Figure 8: PCA - vegan

biplot(rda.out, display = "sites", col = 0)
orditorp(rda.out, display = "sites", labels = aa_dat$aa, cex = 1.2)
vegan::ordihull(rda.out,
         group = aa_dat$charge,
         col = 1:7,
         lty = 1:7,
         lwd = c(3,6))

The differences between this plot and Figure 2.10 shown on page 28 of Higgs & Attwood (2005) are largely in appearance. As one example, there are no lines included on the Higgs & Attwood graph. Additionally, the plotted sites on this graph are a reflection across the x-axis of the plotted points on Figure 2.10.

Cluster analysis

Cluster analysis is an algorithmic approach to finding discrete groups with varying degrees of (dis)similarity in a data set. What makes it important for us is in its application: hypothesis generation in ecological analyses, identifying distinct regions which respond to an ecologically meaningful group, and more!

UPGMA is a distance method. How this method works is actually explained through its long name: Unweighted Pair-Group Method with Arithmetic mean. Unweighted means that all the pairwise distances contribute equally. Pair-group means that the groups are combined in pairs (dichotomies only). The arithmetic mean refers to the pairwise distances to each group (clade) being mean distances to all members of that group.

Hierarchical cluster analysis

Adding row names.

row.names(aa_dat) <- paste(aa_dat$aa,1:nrow(aa_dat),sep = ".")

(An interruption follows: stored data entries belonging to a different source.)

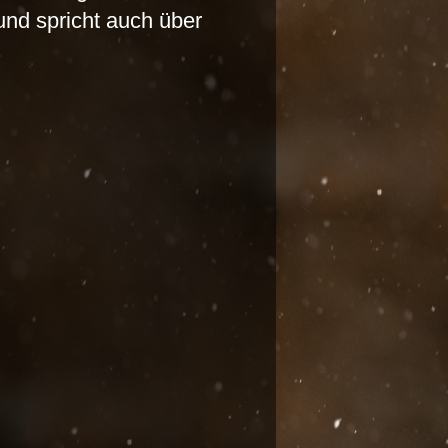
 und spricht auch über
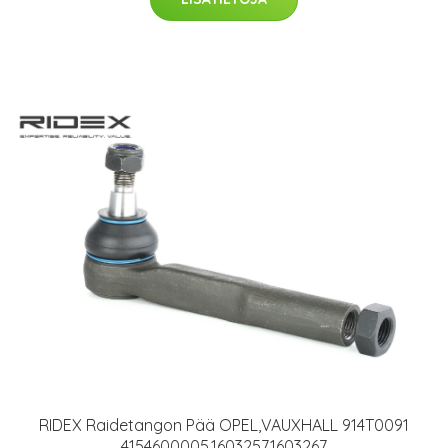
RIDEX Raidetangon Pää OPEL,VAUXHALL 914T0091
4154600005,1603257,1603267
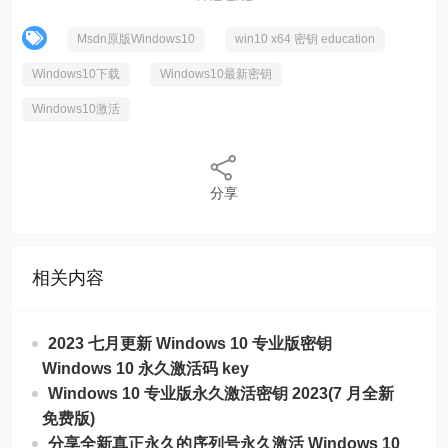
Msdn原版Windows10
win10 x64 密钥 education
Windows10下载
Windows10最新密钥
Windows10激活
分享
相关内容
2023 七月更新 Windows 10 专业版密钥
Windows 10 永久激活码 key
Windows 10 专业版永久激活密钥 2023(7 月全新
免费版)
分享全新真正永久的序列号永久激活 Windows 10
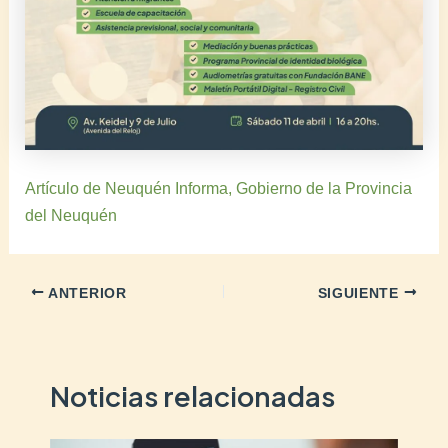
Artículo de Neuquén Informa, Gobierno de la Provincia
del Neuquén
ANTERIOR
SIGUIENTE
Noticias relacionadas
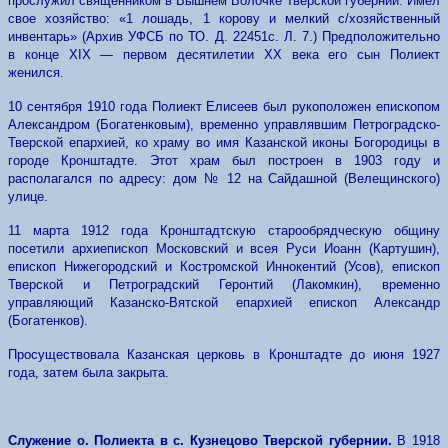
прослужил священником в Вышнем Волочке Тверской губернии. Имел
свое хозяйство: «1 лошадь, 1 корову и мелкий с/хозяйственный
инвентарь» (Архив УФСБ по ТО. Д. 22451с. Л. 7.) Предположительно
в конце XIX — первом десятилетии XX века его сын Полиект
женился.
10 сентября 1910 года Полиект Елисеев был рукоположен епископом
Александром (Богатенковым), временно управлявшим Петроградско-
Тверской епархией, ко храму во имя Казанской иконы Богородицы в
городе Кронштадте. Этот храм был построен в 1903 году и
располагался по адресу: дом № 12 на Сайдашной (Велещинского)
улице.
11 марта 1912 года Кронштадтскую старообрядческую общину
посетили архиепископ Московский и всея Руси Иоанн (Картушин),
епископ Нижегородский и Костромской Иннокентий (Усов), епископ
Тверской и Петроградский Геронтий (Лакомкин), временно
управляющий Казанско-Вятской епархией епископ Александр
(Богатенков).
Просуществовала Казанская церковь в Кронштадте до июня 1927
года, затем была закрыта.
Служение о. Полиекта в с. Кузнецово Тверской губернии.
В 1918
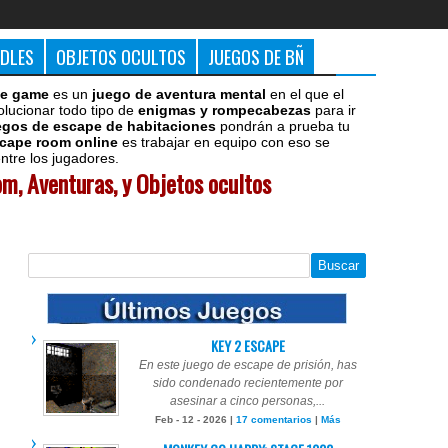
DDLES
OBJETOS OCULTOS
JUEGOS DE BÑ
e game
es un
juego de aventura mental
en el que el
olucionar todo tipo de
enigmas y rompecabezas
para ir
egos de escape de habitaciones
pondrán a prueba tu
cape room online
es trabajar en equipo con eso se
tre los jugadores.
m, Aventuras, y Objetos ocultos
KEY 2 ESCAPE
En este juego de escape de prisión, has
sido condenado recientemente por
asesinar a cinco personas,...
Feb - 12 - 2026 |
17 comentarios
|
Más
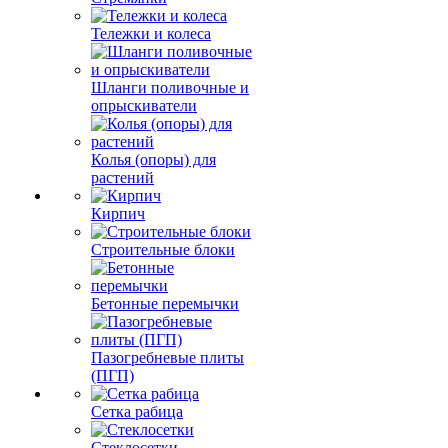
Тележки и колеса
Шланги поливочные и
опрыскиватели
Колья (опоры) для
растений
Кирпич
Строительные блоки
Бетонные перемычки
Пазогребневые плиты
(ПГП)
Сетка рабица
Стеклосетки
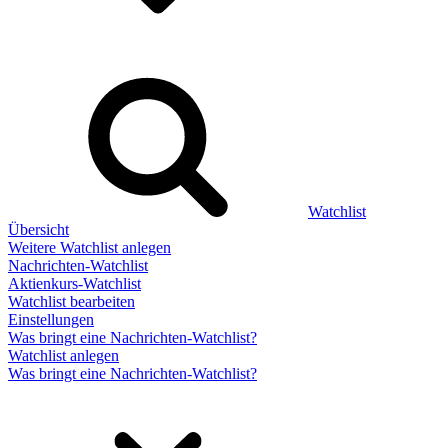
Watchlist
Übersicht
Weitere Watchlist anlegen
Nachrichten-Watchlist
Aktienkurs-Watchlist
Watchlist bearbeiten
Einstellungen
Was bringt eine Nachrichten-Watchlist?
Watchlist anlegen
Was bringt eine Nachrichten-Watchlist?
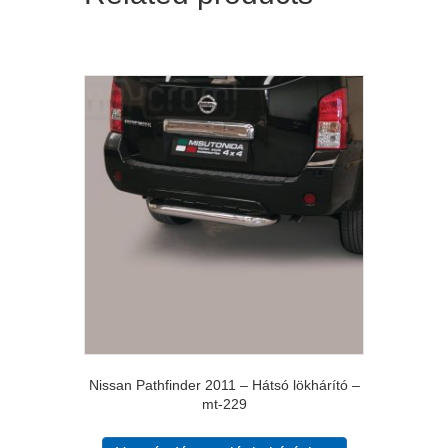
Nissan Pathfinder 2011 – Hátsó lökhárító –
mt-229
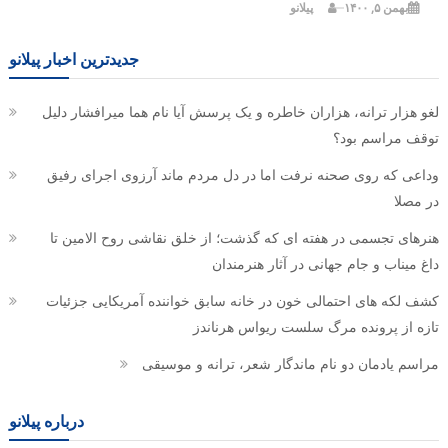
بهمن ۵, ۱۴۰۰
پیلانو
جدیدترین اخبار پیلانو
لغو هزار ترانه، هزاران خاطره و یک پرسش آیا نام هما میرافشار دلیل
توقف مراسم بود؟
وداعی که روی صحنه نرفت اما در دل مردم ماند آرزوی اجرای رفیق
در مصلا
هنرهای تجسمی در هفته ای که گذشت؛ از خلق نقاشی روح الامین تا
داغ میناب و جام جهانی در آثار هنرمندان
کشف لکه های احتمالی خون در خانه سابق خواننده آمریکایی جزئیات
تازه از پرونده مرگ سلست ریواس هرناندز
مراسم یادمان دو نام ماندگار شعر، ترانه و موسیقی
درباره پیلانو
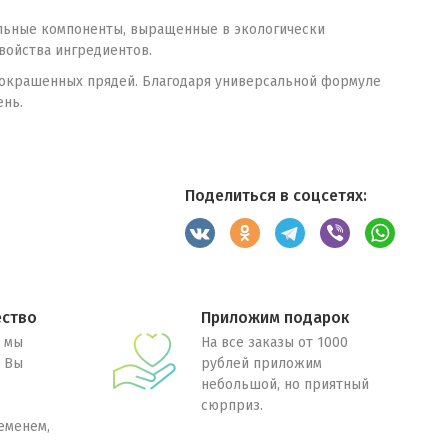
ельные компоненты, выращенные в экологически
войства ингредиентов.
 и окрашенных прядей. Благодаря универсальной формуле
ень.
Поделиться в соцсетях:
ество
Приложим подарок
 мы
На все заказы от 1000
. Вы
рублей приложим
небольшой, но приятный
сюрприз.
еменем,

Creating a Euclidean distance

dist_euc <- dist(aa_dat, 
                 method = "euclidean")
## Warning in dist(aa_dat, method = "euclidean"): NAs introduced by coercion

A distance matrix is a non-negative, square, symmetric table with elements that correspond to estimates of some pairwise distance between sequences in a set. It uses the proportion of homologous sites in alignment with differing characters. On the other hand, a Euclidean distance is the measurement of a segment connecting two points. This is the most obvious way of representing distance between two points.

clust_euc <- hclust(dist_euc)
# hclust() function is setting the code to use UPGMA 
par(mar = c(1,1,1,1))
is(clust_euc)
## [1] "hclust"
dendro_euc <- as.dendrogram(clust_euc)

is(dendro_euc)
## [1] "dendrogram"
plot(dendro_euc,horiz = T,nodePar = list(pch = c(1,NA), 
                                          cex = 0.5, 
                                          lab.cex = 0.5))

This figure differs greatly from Plate 2.2 shown in Higgs & Attwood (2005). To begin, this diagram is oriented horizontally, and labeled only by 1 letter code. In contrast, Plate 2.2 is oriented vertically and displaying two sets of axes: 1 letter codes arranged in clusters and an assortment of other variables. In addition, there is also a venn-diagram figure to go alongside part a of Plate 2.2, to fill in where the sequence alignment failed. In this venn diagram, there is an included color scheme to display the “chemical” variable. In stark comparison, this plot is only arranged as a dendrogram without sequence alignments or venn diagrams visibly comparing other variables.